I couldn't wait to get to it either, so I picked it up in December. It's a standalone novel. Previously Elly has written the Ruth Galloway novels and the Stevens and Mephisto novels, all of which I've read and liked, so I thought I would like this one too. It's described as a bit of a gothic horror, a bit of a thriller, a bit of a crime novel. I liked how all these elements came together; I found it genuinely scary in parts and I liked the different points of view.

Okay so Clare is a teacher at a school in Sussex, a school where reclusive writer R M Holland lived. Clare is a bit of an expert in his life and most famous work, a short story set on a train called The Stranger. So when her colleague is found murdered with a line from The Stranger on a piece of paper next to her, suspicion falls on Clare. Clare keeps diaries about her life, and one day she notices some writing in her diary that isn't hers... writing that looks like it comes from the killer...

Meanwhile Detective Harbinder Kaur is looking into the crimes. I have a feeling that Elly will write another book with Harbinder as the detective; she's a likeable character in a modern police force. She has plenty of reasons to suspect Clare, or someone in Clare's family.

We also see Clare's daughter Georgia's point of view.
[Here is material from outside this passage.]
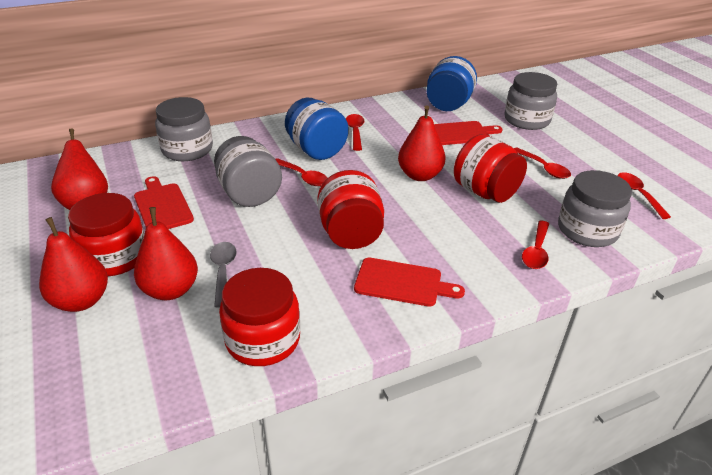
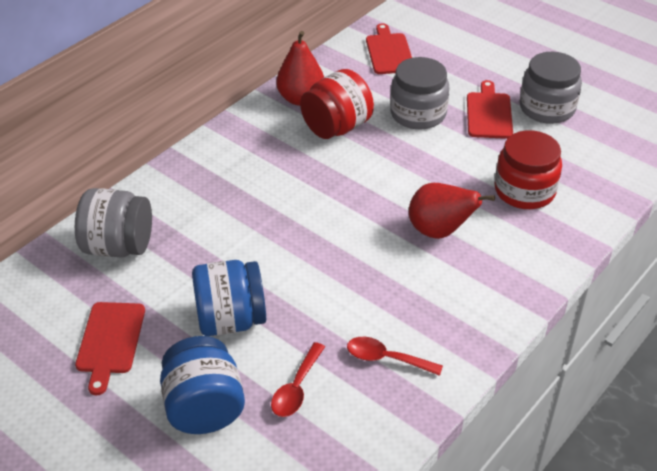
grey jar: 4 -> 3
grey spoon: 1 -> 0
red jar: 4 -> 2
red pear: 4 -> 2
red spoon: 5 -> 2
She's fifteen and goes to the school that Clare teaches at. She has a much older boyfriend and she has three friends that she does creative writing with. Suspicion falls on these friends, too...

The setting was fantastic - I could really picture the school and everything connected to R M Holland, and I could really picture the house where Clare lived in the middle of nowhere with an abandoned factory behind. I think setting is something Elly does particularly well, and I think it always helps to immerse the reader into the narrative. I liked Clare, I liked the creepy story of The Stranger and how it was incorporated into the book. Really cleverly done and nicely woven together!